Morlock thought he could probably make a thread from his own hair, which was getting pretty long. He chose the grayer hairs on the grounds that they were more likely to baffle the grayish rotting ghost: like is always frustrated by like. He knotted a great length of the grayish hairs together over a number of days, working with his hands behind his back or under his legs so that the guards and Khretnurrliu could not see.

He tested his first attempt and it broke on the first tug. That annoyed him, and it also raised the latent maker in his madness. He could make a better thread than that-and did, though it took many days and many wild hairs. In the end he had a long thin string of grayish twine that was fairly strong. He himself could break it, but he didn't think Khretnurrliu could, not with his muscles hanging off his bones in greenish strands.

It was a trivial accomplishment, in a way, but it gave him a fierce satisfaction. He would have boasted about it to Rokhlenu, but of course that would give everything away. Anyway, Rokhlenu wasn't very communicative lately. He was very kind and very patient, reminding Morlock to eat and drink when he forgot (as he invariably did), but Morlock did not want kindness or patience in response to this heroic deed. He wanted awe or nothing. If he could explain to Rokhlenu how important the problem was, maybe he could spring the twine on him as a solution and get an appropriate response. But it would require distraction on the guards' part if he were to escape their attention, and he thought this unlikely. He looked up and glanced at them.

He saw, with some surprise, that there were only two: one in the day shape, one in the night shape. The day-shape guard was not an archer-anyway, he didn't have a bow. They were both werewolves of very little bite; the wolf had only one tooth on a cord around his neck; and the man had only a cord with no teeth. The man was looking idly down the corridor; the wolf was asleep.

Morlock was astonished, and more than a little offended. Didn't they know how dangerous he was? Didn't they have any sense of responsibility? He looked at Khretnurrliu, who was wearing the rotting body of a decapitated wolf today, and somehow he knew his enemy was as offended as he. Morlock was minded to complain about it, although he didn't know who would listen.

Then his attention was speared by something else. The grayish iron of the bar securing the cell gate was almost exactly the same color as the silvery twine he had labored so long to make. He wondered if the twine was strong enough to sustain the weight of the metal bar. He thought it was. If he could manage to loop the twine around the bar unobserved, there was a good chance he could ease it out of its slot and throw the cell door open.

He wished there were some way he could warn Rokhlenu of his plan, but there wasn't. Rokhlenu was very difficult to talk to lately; Morlock wondered if his cellmate might be going mad. The thought of insanity bothered Morlock very much; he hated the thought of losing his selfhood that way.
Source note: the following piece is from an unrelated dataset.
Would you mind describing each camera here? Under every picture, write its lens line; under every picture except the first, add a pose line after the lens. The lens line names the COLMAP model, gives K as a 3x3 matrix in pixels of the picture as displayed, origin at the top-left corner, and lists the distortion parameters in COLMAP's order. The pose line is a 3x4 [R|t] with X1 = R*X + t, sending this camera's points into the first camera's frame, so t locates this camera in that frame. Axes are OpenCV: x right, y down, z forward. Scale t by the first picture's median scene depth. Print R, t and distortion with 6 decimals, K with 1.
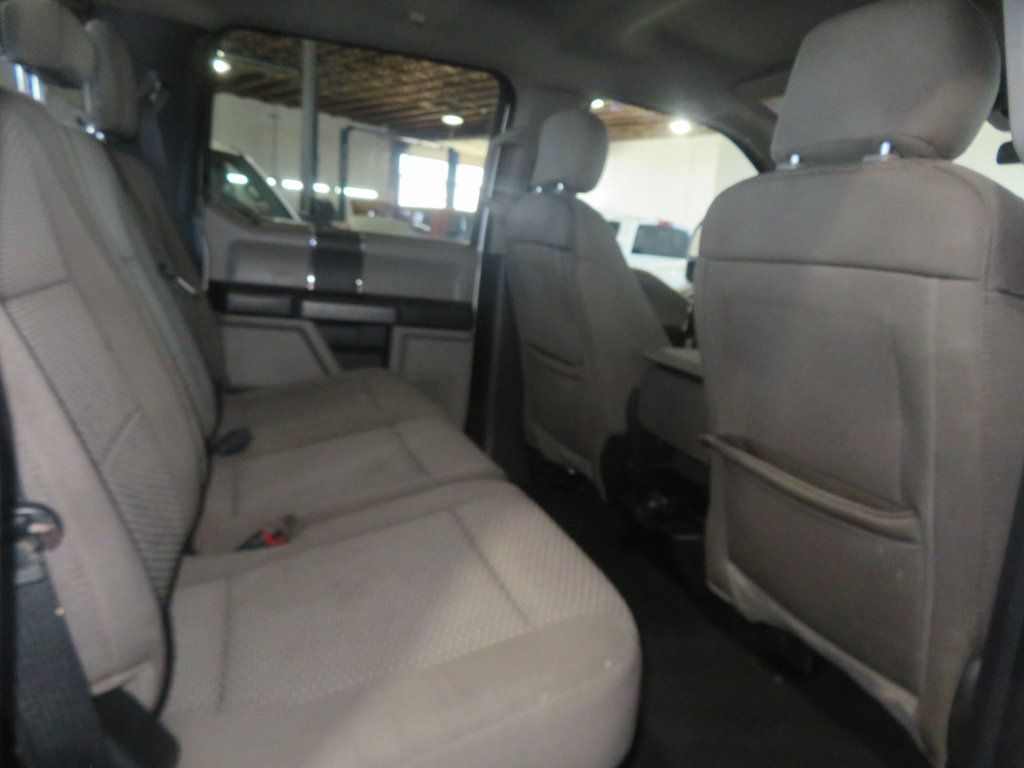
lens RADIAL K [[726.9, 0, 511.5], [0, 726.9, 386.9], [0, 0, 1]] dist [-0.008032, 0.002755]
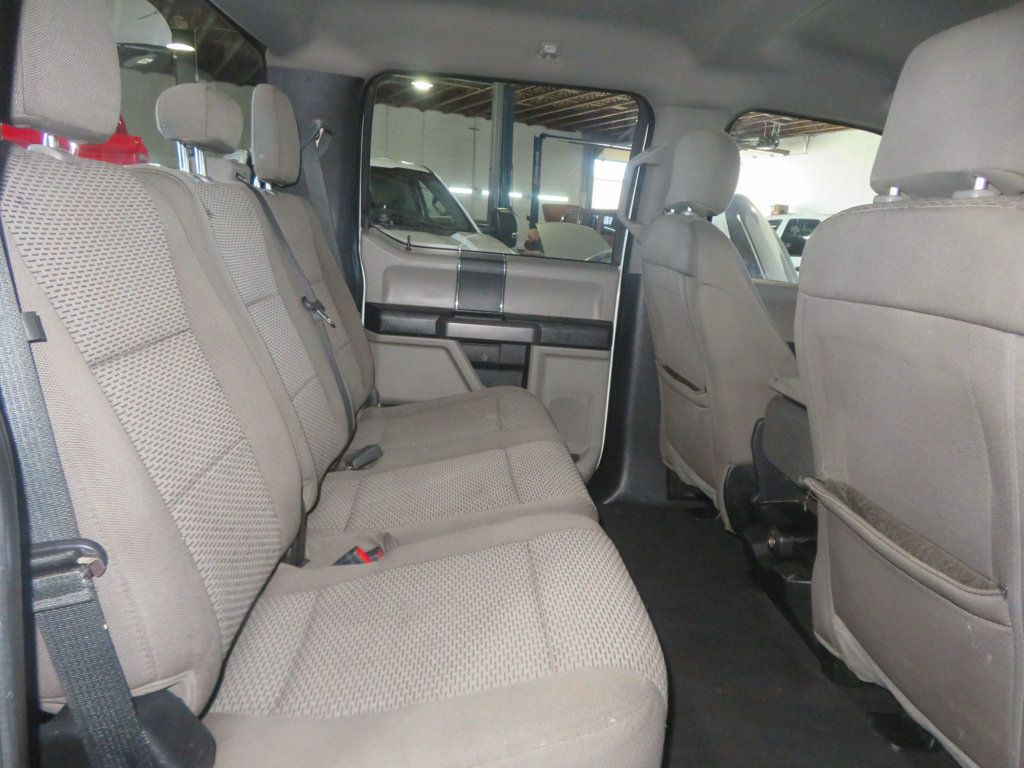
lens RADIAL K [[726.9, 0, 511.5], [0, 726.9, 386.9], [0, 0, 1]] dist [-0.008032, 0.002755]
pose [[0.968310, 0.023573, -0.248636, 0.099847], [-0.024895, 0.999688, -0.002174, -0.032819], [0.248507, 0.008295, 0.968595, -0.008267]]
He was glad he wasn't going insane. But if Rokhlenu was, there was little he could do but kill him before Morlock caught his illness: it was the reasonable thing to do.

Or was it? There was some reason why Morlock should not kill Rokhlenu; he was sure of it. Only he couldn't remember what it was. It would certainly be good to have someone fighting alongside him in the corridor.
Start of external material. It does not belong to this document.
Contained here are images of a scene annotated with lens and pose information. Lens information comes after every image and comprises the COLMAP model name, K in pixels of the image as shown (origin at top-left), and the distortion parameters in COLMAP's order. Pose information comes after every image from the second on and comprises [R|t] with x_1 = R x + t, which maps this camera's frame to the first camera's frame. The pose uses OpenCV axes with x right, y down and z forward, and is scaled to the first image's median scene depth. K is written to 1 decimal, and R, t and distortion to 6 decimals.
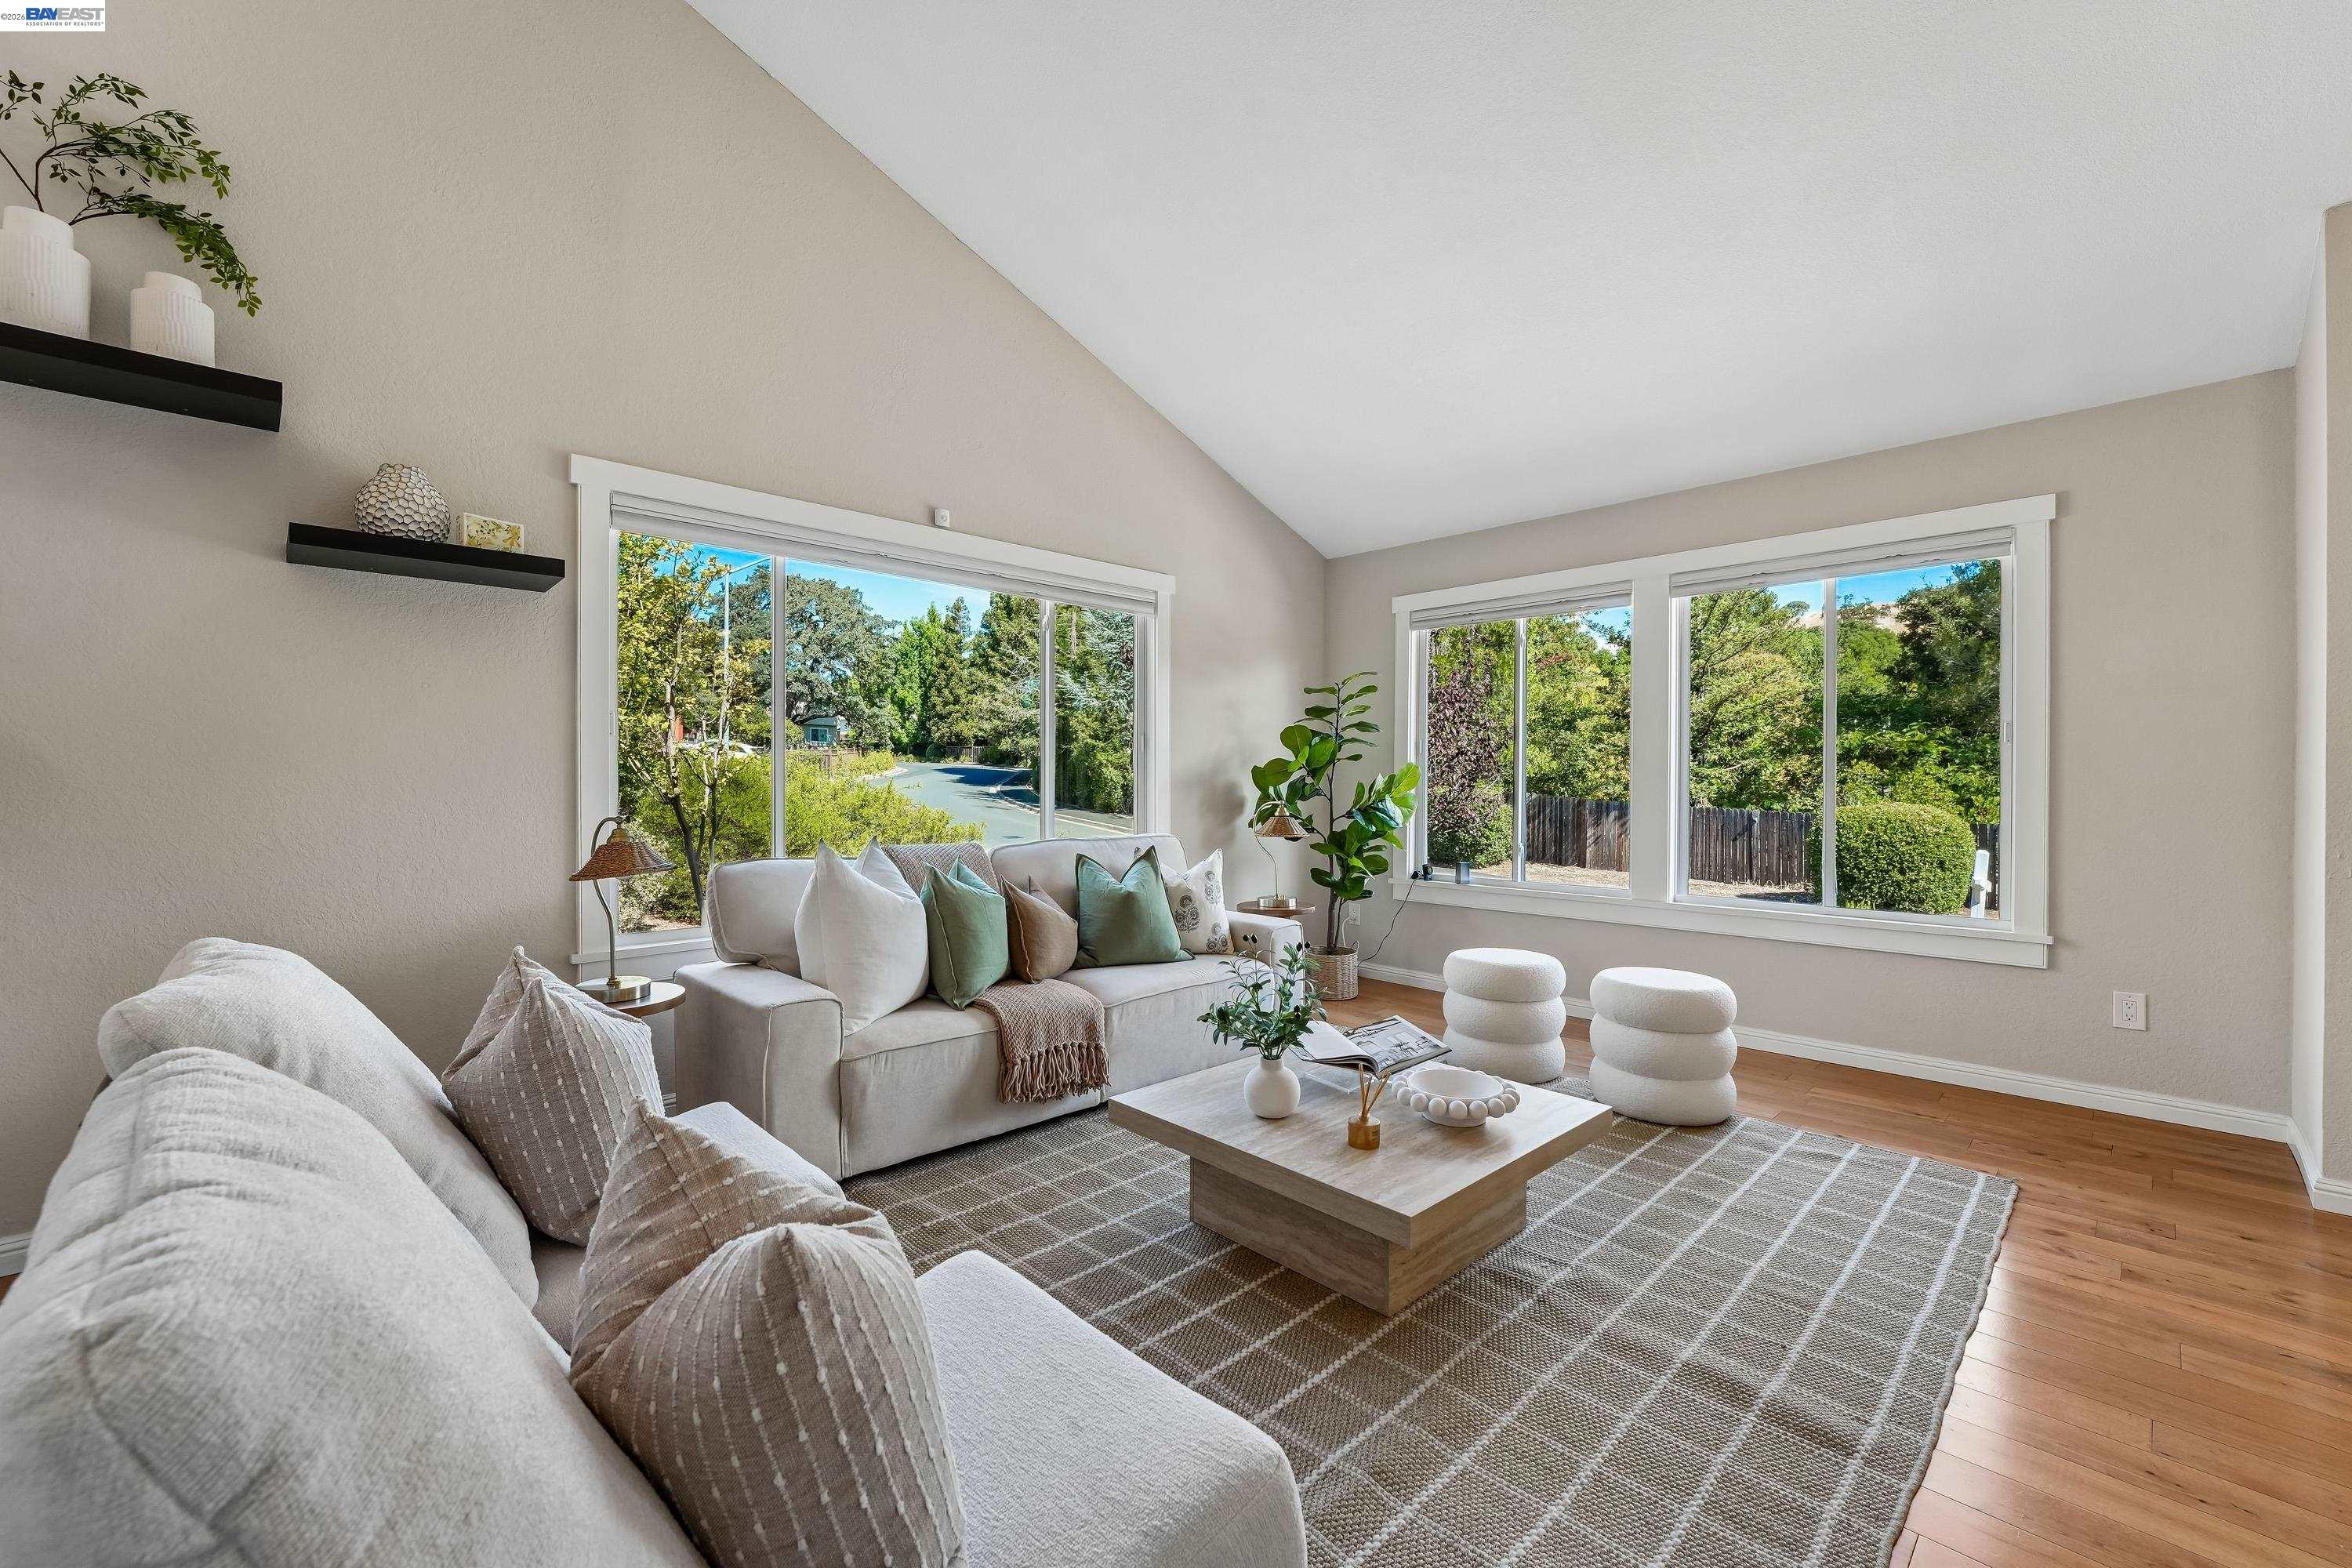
lens RADIAL K [[956.6, 0, 1165.4], [0, 956.6, 785.8], [0, 0, 1]] dist [-0.009979, 0.000092]
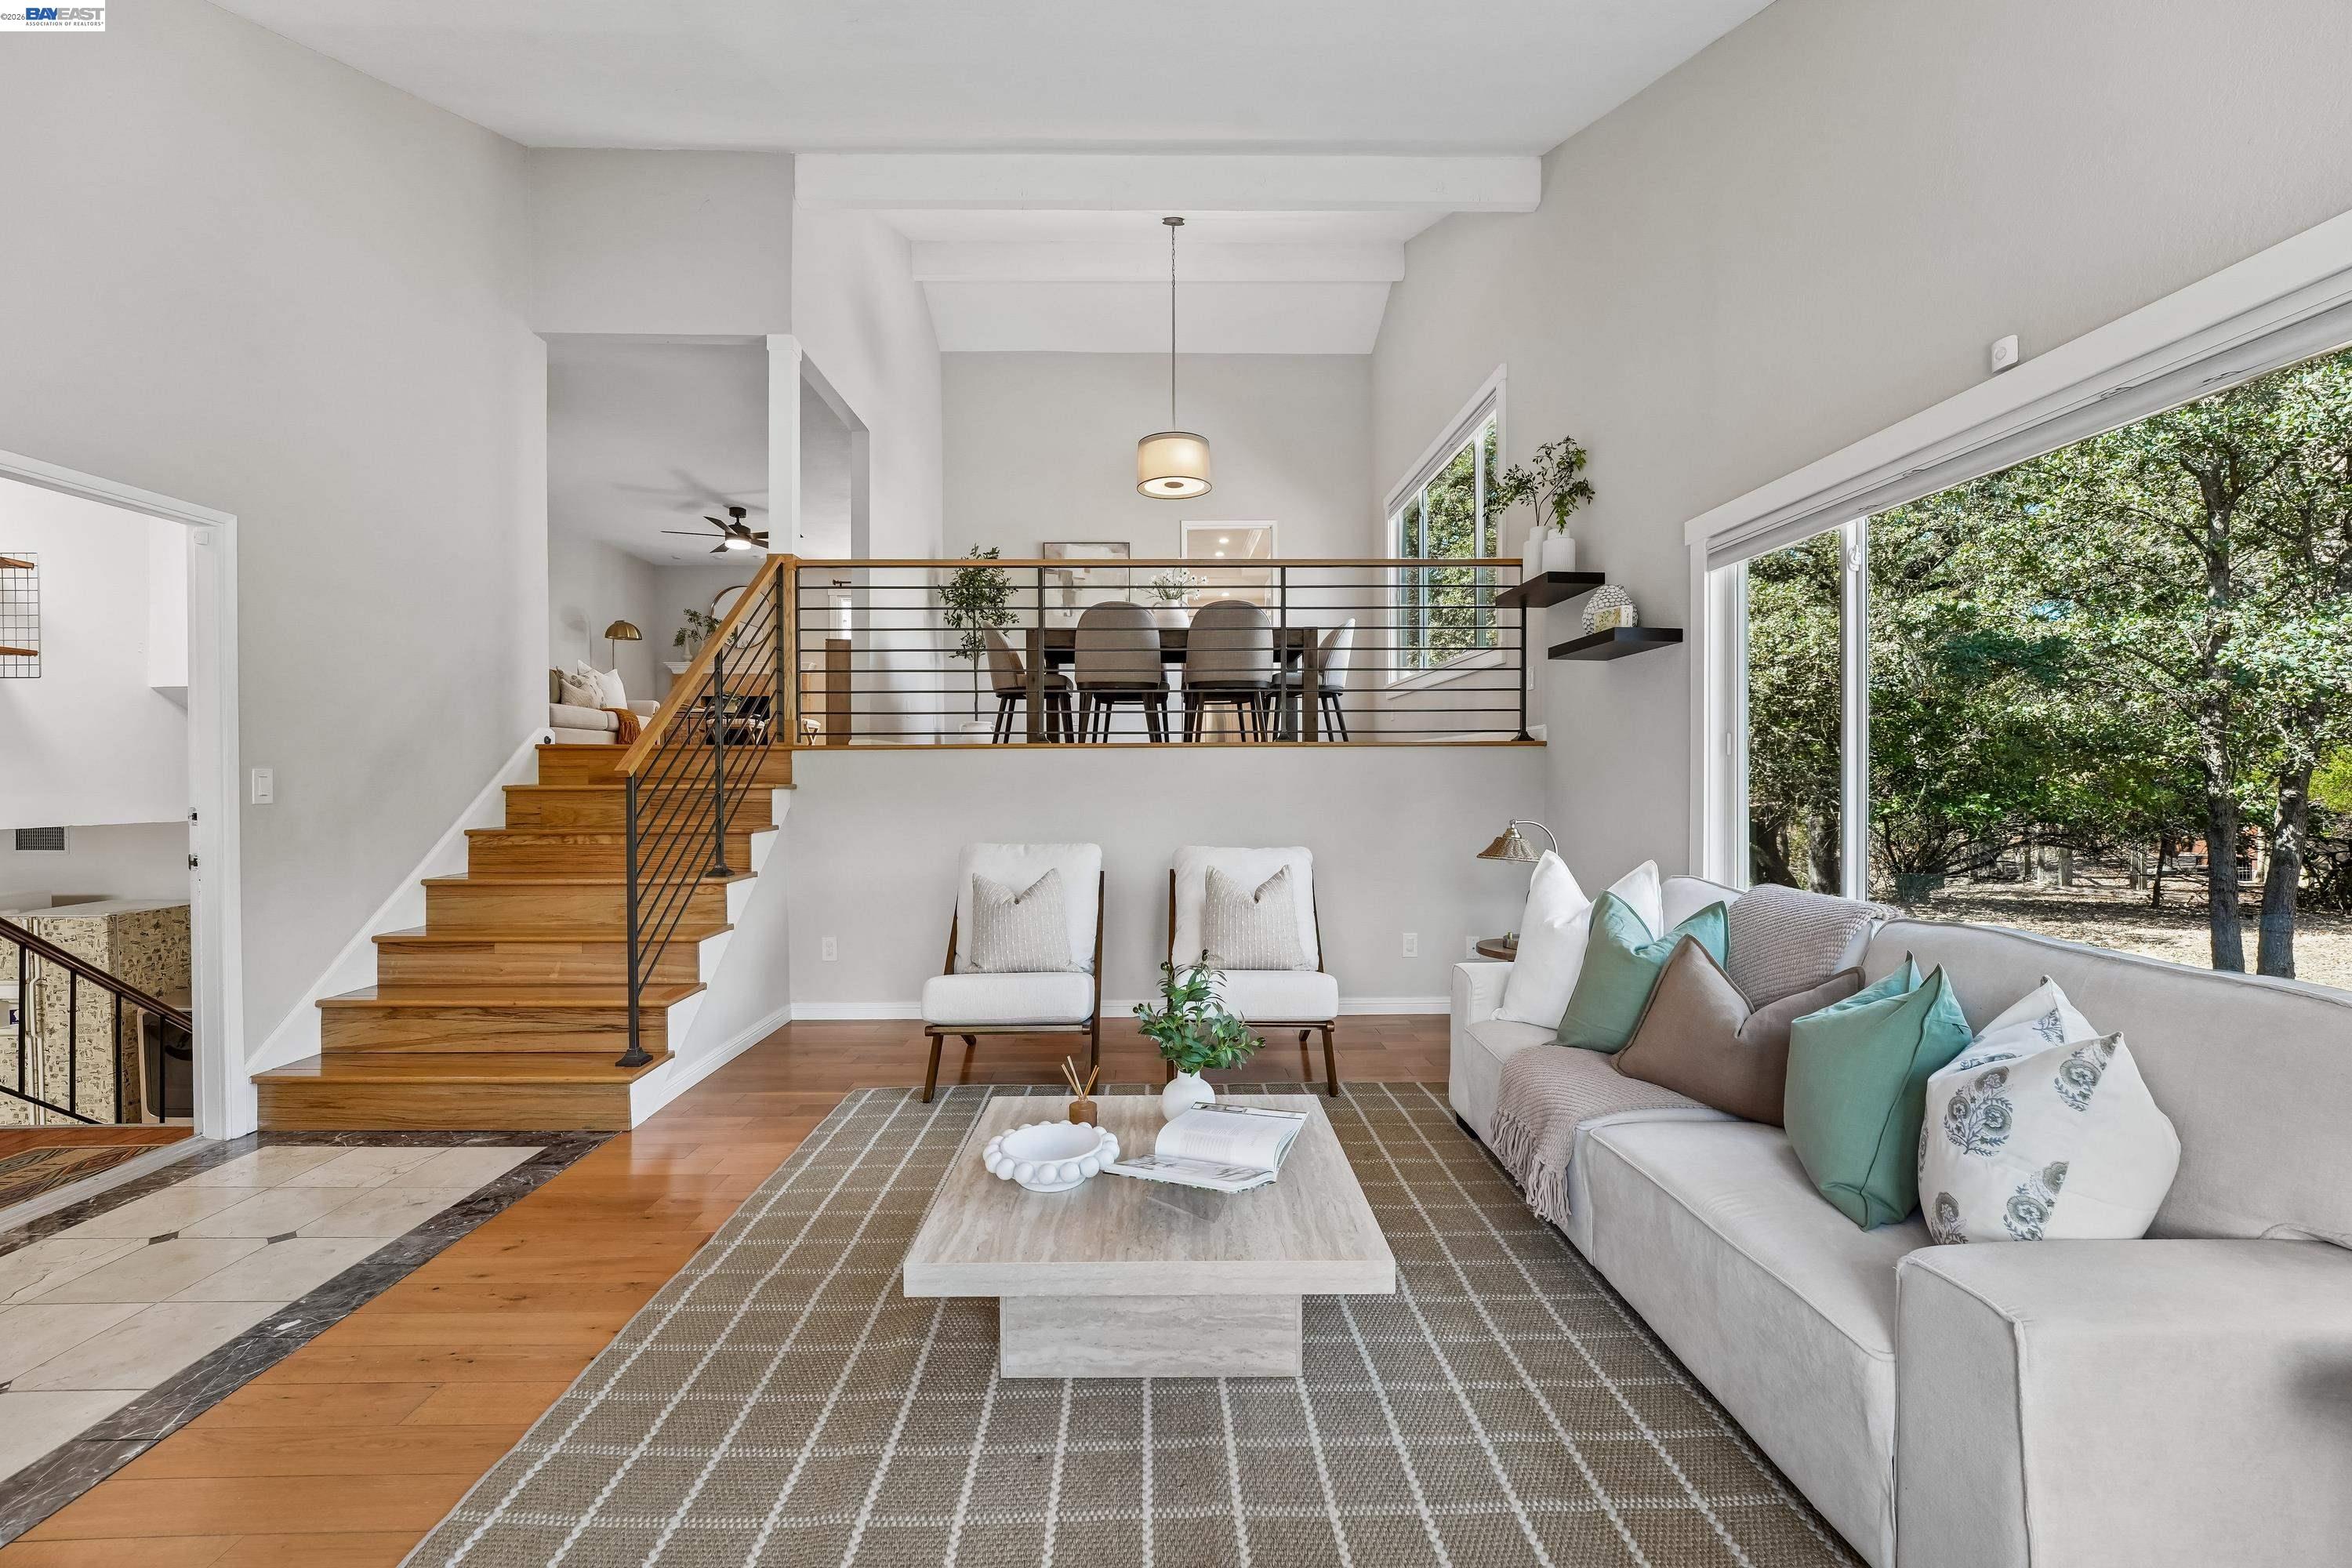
lens RADIAL K [[939.5, 0, 1165.1], [0, 939.5, 790.4], [0, 0, 1]] dist [-0.009978, 0.000283]
pose [[-0.676403, 0.011618, -0.736440, 0.699632], [-0.001241, 0.999856, 0.016913, -0.030871], [0.736531, 0.012354, -0.676291, 1.332016]]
Neither of the guards was looking. The one was still asleep. Morlock unobtrusively tossed a loop of twine for the end of the lock-bar …and missed.

Morlock was shocked. He could not remember the last time he had thrown anything at anything and missed. On the other hand, he couldn't remember much at all. His time in prison might have lasted only a few days or weeks, but everything before it seemed faint and unreal. Perhaps he really wasn't much good at throwing things.